И, уже едва ли не шипя от ярости, доктор приказывал нам раскрыть пошире рты, вытаскивал откуда-то бутылку только что преданной проклятию водки или наполовину разбавленного спирта и принимался выплескивать ее в наши раззявленные глотки... Или же просто выливал ее как попало — брызги попадали мимо рта, на лицо, в глаза: так вот почему он заставлял нас зажмуриться! Выплеснув содержимое бутылки, врач без сил опускался в кресло, прикрывал ладонью глаза и спустя минуту, откинув со лба прядь черных волос, уже по-человечески просил нас неспеша подниматься... На полу под кушетками стояли красные и синие пластмассовые ведерца, но далеко не каждый из нас под воздействием омочившей губы водки в них блевал. А ведь именно такова была цель этого жестокого лечения - вызвать сильнейшее отвращение. Блюющие здесь всячески поощрялись и ставились в пример неблюющим.
Ну как?
– спрашивал доктор после сеанса каждого подопытного кролика. — Как мы себя чувствуем? Хочешь чего-нибудь выпить? Ох, доктор!
– жаловался обычно мой сосед по кушетке, грузчик Глеб.
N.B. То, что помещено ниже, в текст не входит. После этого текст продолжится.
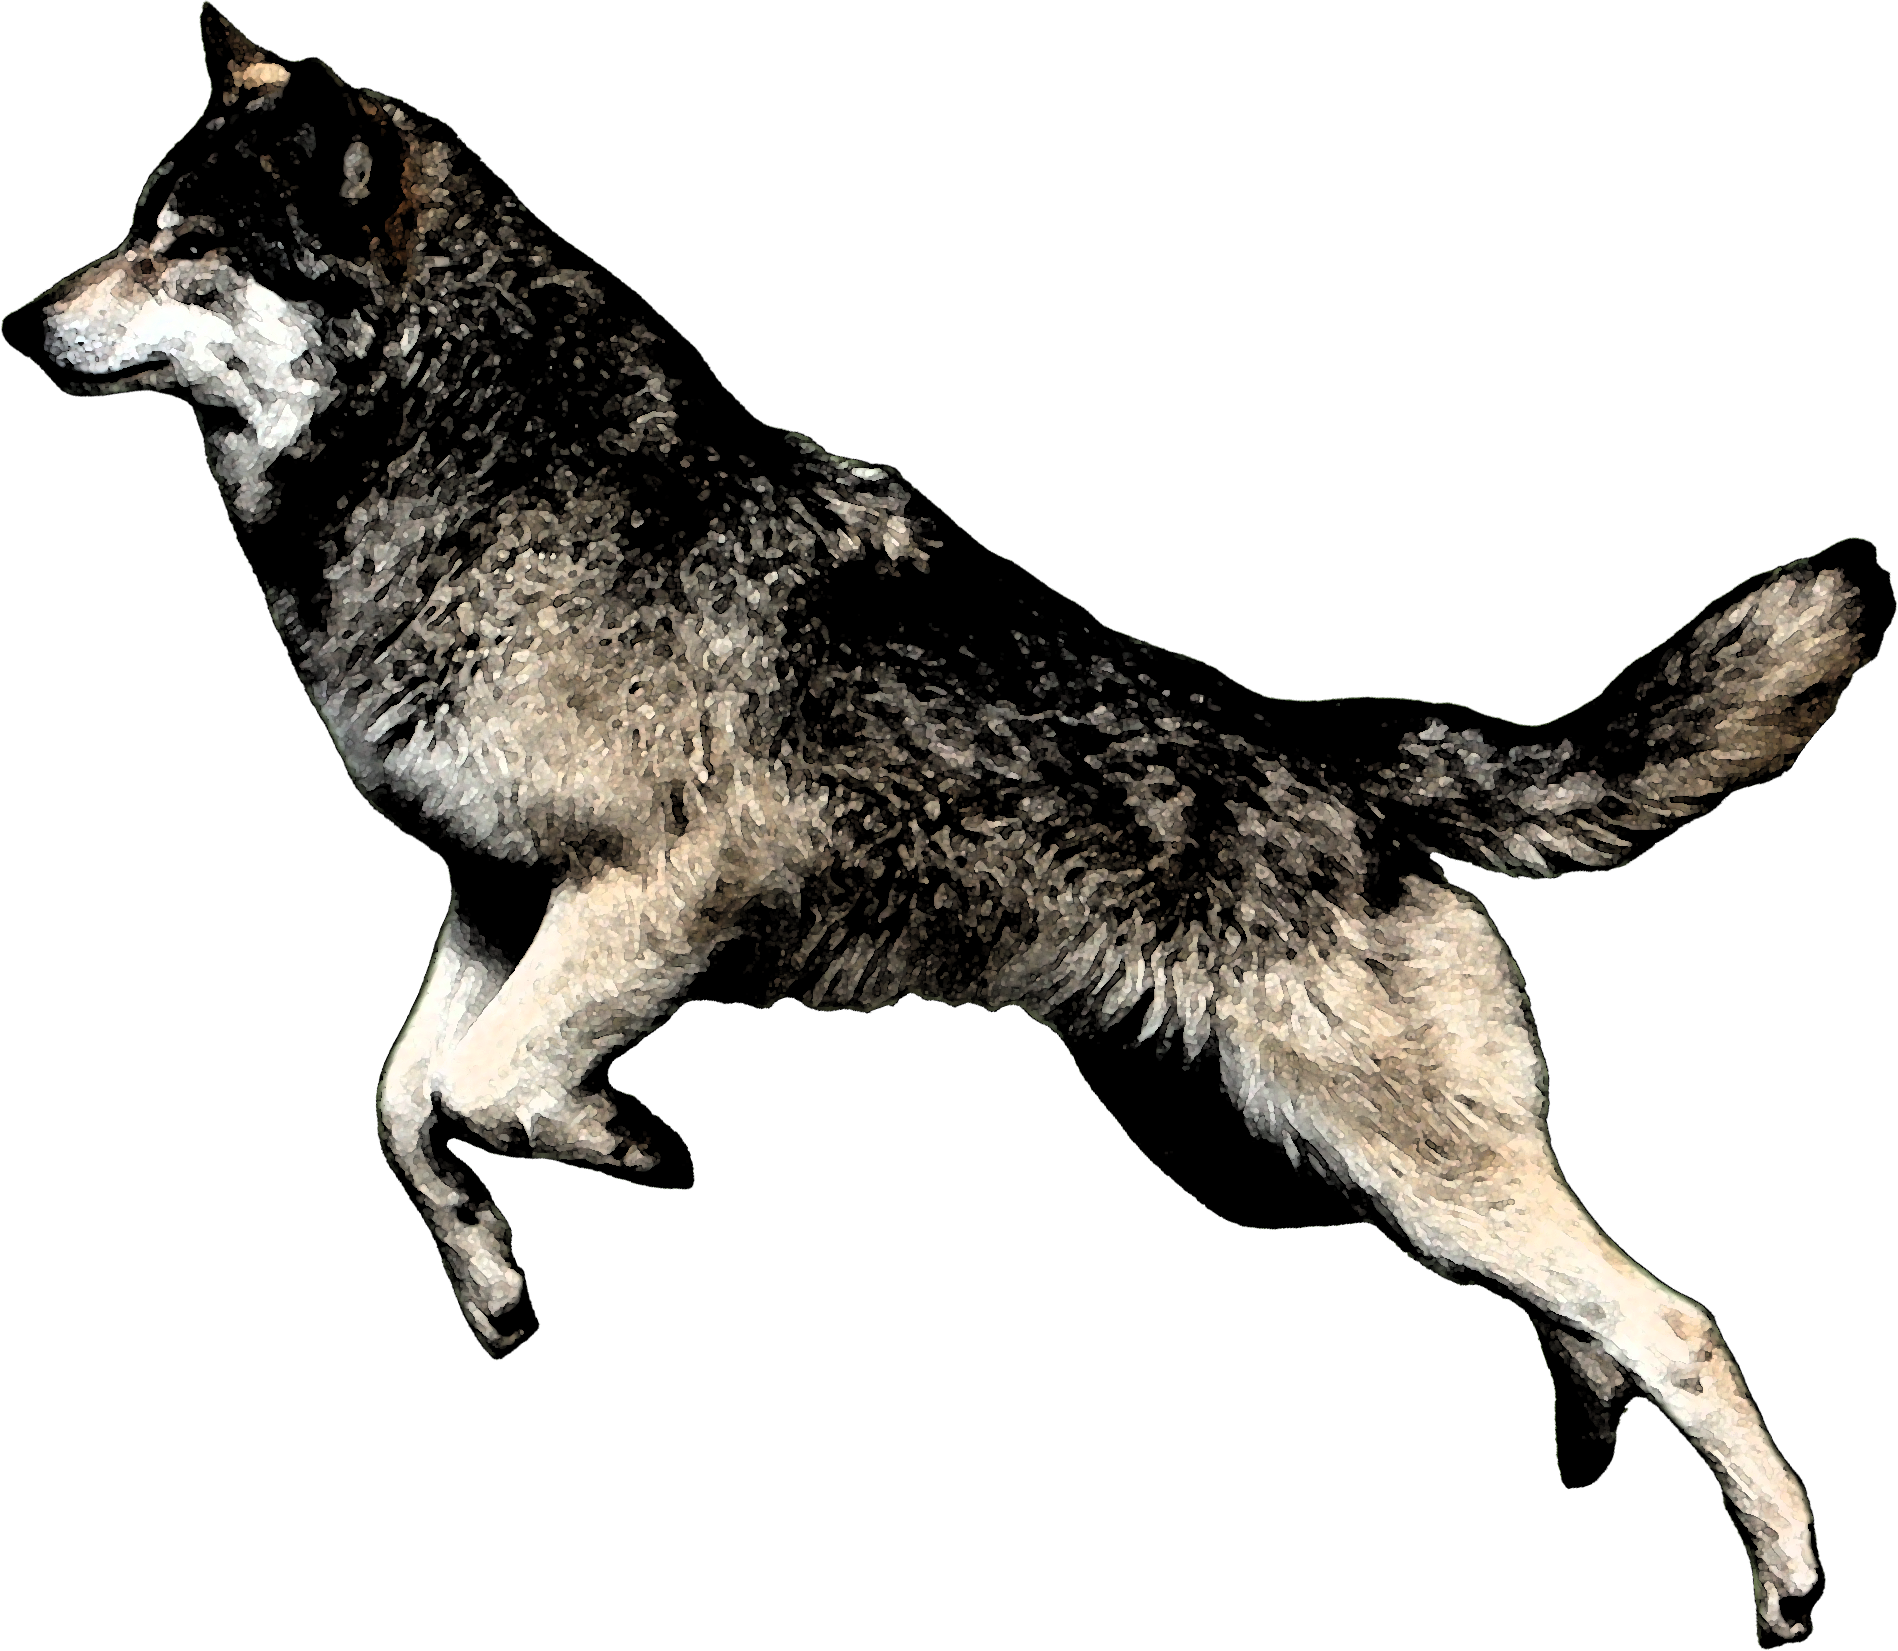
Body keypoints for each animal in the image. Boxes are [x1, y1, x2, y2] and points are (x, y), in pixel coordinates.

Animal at [4, 11, 1885, 1642]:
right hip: (1300, 1176)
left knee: (1671, 1319)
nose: (23, 329)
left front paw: (619, 1139)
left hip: (1382, 1171)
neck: (466, 470)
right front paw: (486, 1278)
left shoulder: (652, 894)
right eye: (131, 231)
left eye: (188, 246)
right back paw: (1597, 1440)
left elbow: (485, 1085)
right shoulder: (496, 893)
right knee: (1581, 1318)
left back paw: (1790, 1582)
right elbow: (401, 1107)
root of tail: (1332, 747)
– Никогда больше, ей-богу! Чтобы я эту гадость еще бухал! Баста, завязываю! Нездоровый глаз доктора дергался, он что-то отмечал в своем журнале наблюдений.
Ну, а вы как?
– спросил он у меня однажды после обеда. На дворе стояла прекрасная осень, за узким белым окном падали крупные, больше ладони, светло-серые и багряные кленовые листья, на которых играли солнечные блики. Как бы мне хотелось ответить этому доброму человеку что-нибудь в духе Глеба! Увы! Самое печальное было то, что я, как и подавляющее большинство жильцов этой алкоголической колонии, отнюдь не считал себя больным. На худой конец, уставшим от жизни забулдыгой, у которого нет крыши над головой и вообще нет жизни. Мне было стыдно смотреть в тревожные глаза этого нервного костлявого человека. Ведь он обращался ко мне на «вы». Ведь не кто иной, как его родной брат, актер, еще не сказавший в искусстве решающего слова, помог мне устроиться в этот осенний санаторий. К тому же он попросил, чтобы на меня тут слишком не давили и не кормили насильно пилюлями. Только этому доктору я должен быть благодарен за угловую койку у окна и за то, что уже на пятый день моего пребывания здесь меня отпустили в город, - я разгуливал по улицам с приятным чувством, что мне есть куда вернуться и где юркнуть под одеяло. Что тут скажешь, отвечал я доктору, брату артиста, все это мерзко, слов нет... поверьте... я стараюсь, но меня не тошнит... рвать не хочется! Ничего, ничего!
– с воодушевлением восклицал он.
– Нужно только не распускаться, взять себя в руки, и все образуется! Я согласно кивал и вместе с остальными серолицыми коллегами уходил сгребать листья, загружать их в заржавленный прицеп мини-трактора.